------ Text under study

So let me see if I understand correctly.

When you hit Scroll Lock, you cannot scroll up and down in the console?
Nor can you cannot hit Scroll Lock again to get out of it?
This happens only if you hit Scroll Lock after a certain point of booting up, and before logging in?  
If you hit scroll lock before that point in the boot process or after login, Scroll Lock works as it should?

So what about your hardware?
Are you systems similar?
Are the systems similar but the keyboards the same?


----------



## fbsd1 (Apr 23, 2010)

The scroll history lock / unlock function is a programmed function of the operating system. By design it's not intended to be used until after the operating system is fully operational which happens when the login prompt is displayed. Use before that point at your own risk.


----------



## gonesurfing (Apr 23, 2010)

> When you hit Scroll Lock, you cannot scroll up and down in the console?


I can until console freezes.


> Nor can you cannot hit Scroll Lock again to get out of it?


Not once it is frozen


> This happens only if you hit Scroll Lock after a certain point of booting up, and before logging in?


 Yes, it seems to coincide when the blank time option is sent to syscons.


> If you hit scroll lock before that point in the boot process or after login, Scroll Lock works as it should?


Yes.



> So what about your hardware?


 Both are Gateway desktops, 1.6Ghz but the webserver has 512MB memory, firewall 256MB



> Are the systems similar but the keyboards the same?


Same keyboard. Will try another and post back if different.


----------



## richardpl (Apr 23, 2010)

You have found just one of many other secrets of syscons(4).

Hopefully complete rewrite is in progress. On CURRENT there is very nice XTERM support in kernel (slightly buggy if you use moused(8) with mouse buttons on ttyvX, X>0).


----------



## gonesurfing (Apr 25, 2010)

So, if this is a bug... Should I file a bug report so that the developers are aware of it?


----------



## rhyous (Apr 25, 2010)

I think you should.


----------

------------

**Requirement a**
Repeat the part of the Scroll Lock thread from "Hopefully complete rewrite" to "gonesurfing (Apr 25, 2010)" word for word.

------ Given information

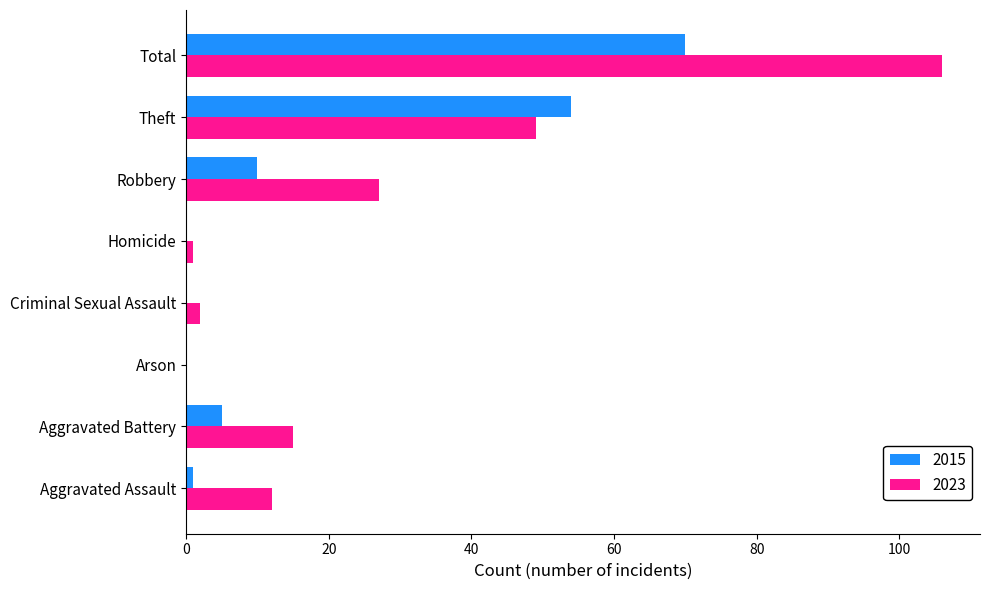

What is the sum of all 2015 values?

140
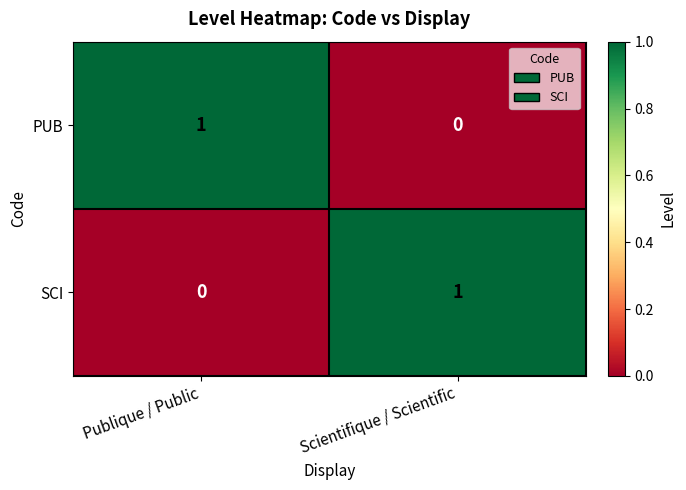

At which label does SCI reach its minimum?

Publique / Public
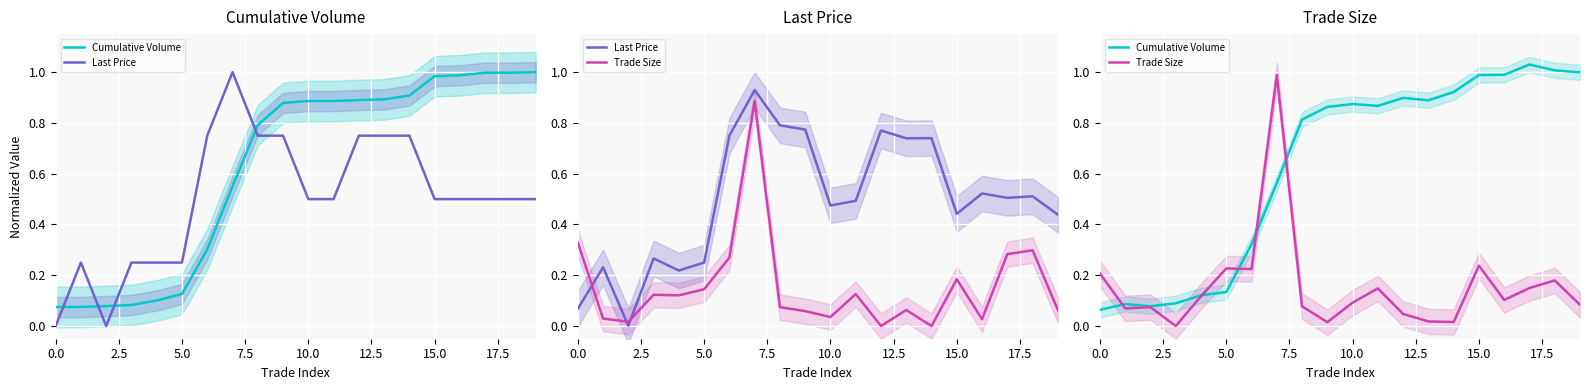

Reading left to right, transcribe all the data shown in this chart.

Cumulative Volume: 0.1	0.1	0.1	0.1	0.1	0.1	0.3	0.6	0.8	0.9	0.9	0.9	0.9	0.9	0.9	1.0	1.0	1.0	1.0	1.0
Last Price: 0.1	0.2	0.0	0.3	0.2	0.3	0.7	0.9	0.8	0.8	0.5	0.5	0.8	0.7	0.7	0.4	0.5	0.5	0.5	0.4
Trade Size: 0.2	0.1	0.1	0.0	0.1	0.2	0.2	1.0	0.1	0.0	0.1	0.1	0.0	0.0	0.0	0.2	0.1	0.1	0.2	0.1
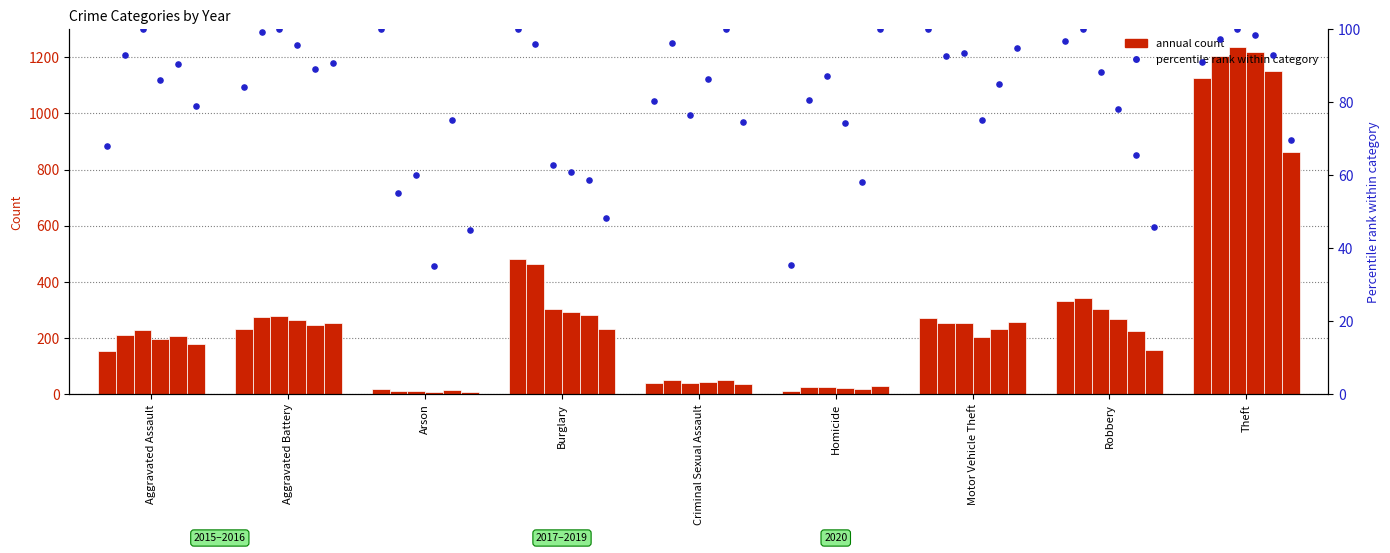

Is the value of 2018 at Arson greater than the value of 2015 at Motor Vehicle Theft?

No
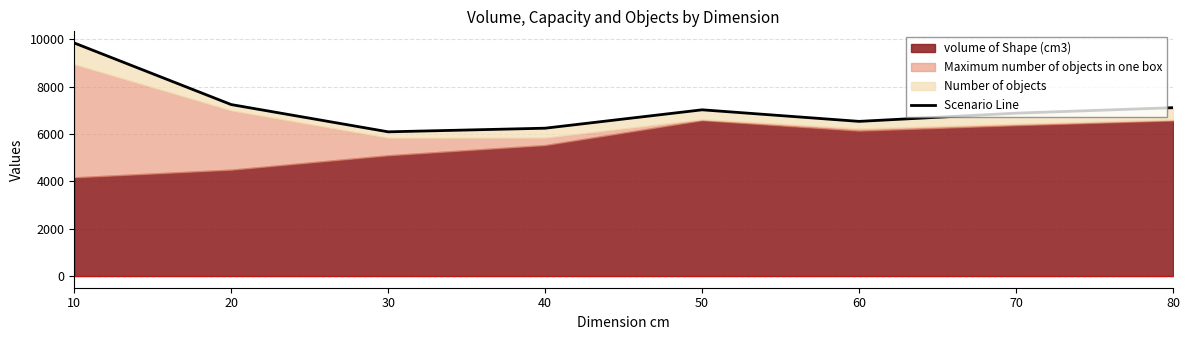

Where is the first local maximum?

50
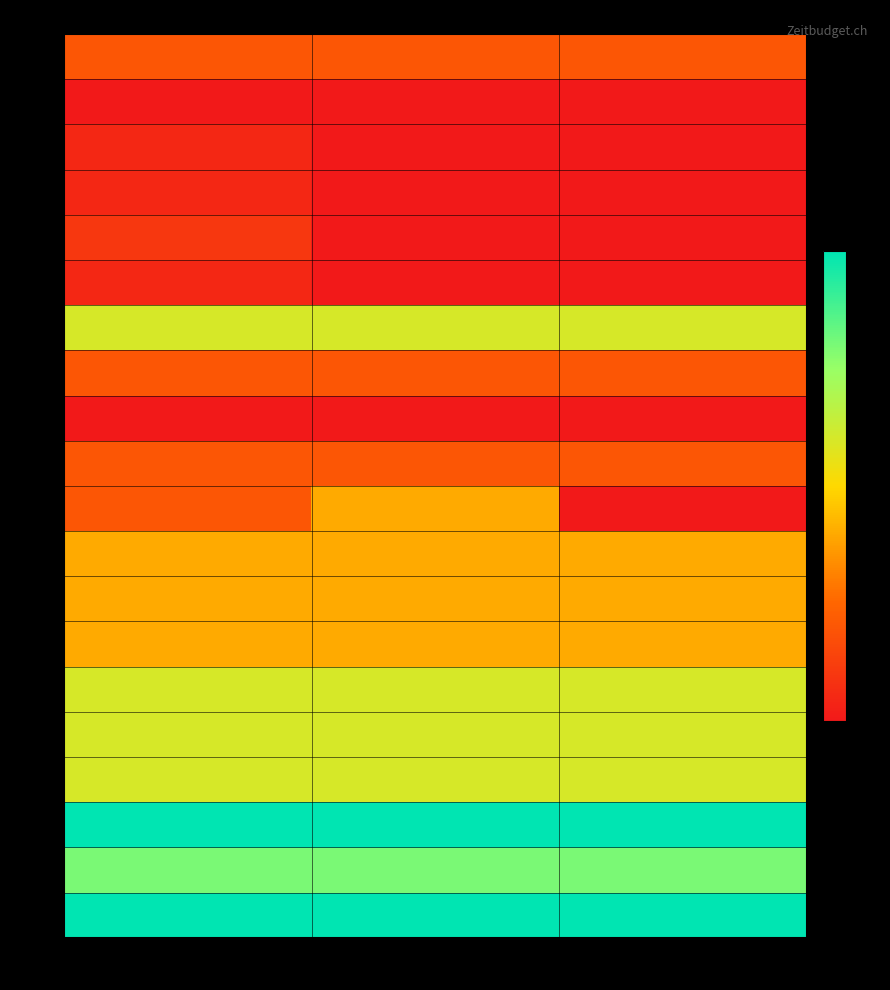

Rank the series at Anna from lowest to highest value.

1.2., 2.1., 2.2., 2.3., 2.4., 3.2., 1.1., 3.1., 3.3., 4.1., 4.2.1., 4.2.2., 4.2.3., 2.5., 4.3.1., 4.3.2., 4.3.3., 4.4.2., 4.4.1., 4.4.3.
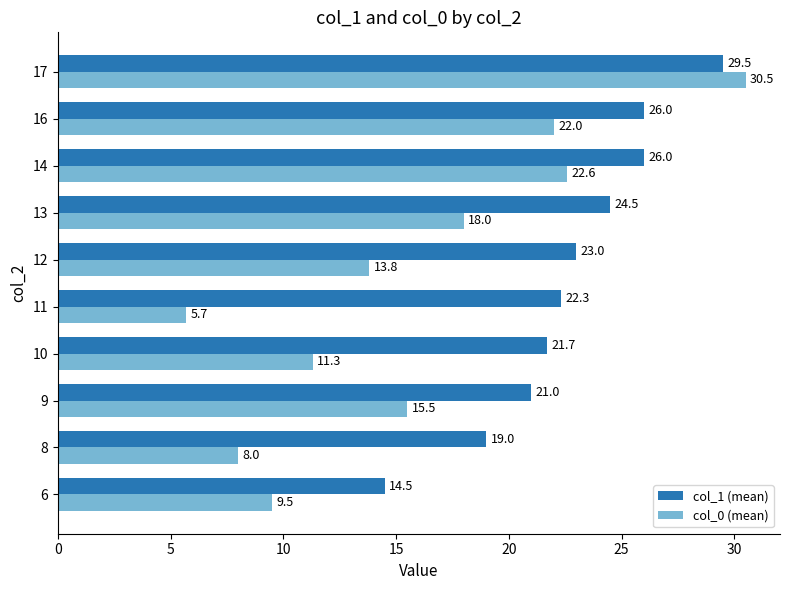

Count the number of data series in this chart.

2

------------

**Requirement b**
Gather every line of the entries that contains the word "this", treating uppercase and lowercase as different.

**Answer section a**
Hopefully complete rewrite is in progress. On CURRENT there is very nice XTERM support in kernel (slightly buggy if you use moused(8) with mouse buttons on ttyvX, X>0).


----------



## gonesurfing (Apr 25, 2010)

**Answer section b**
Reading left to right, transcribe all the data shown in this chart.
Count the number of data series in this chart.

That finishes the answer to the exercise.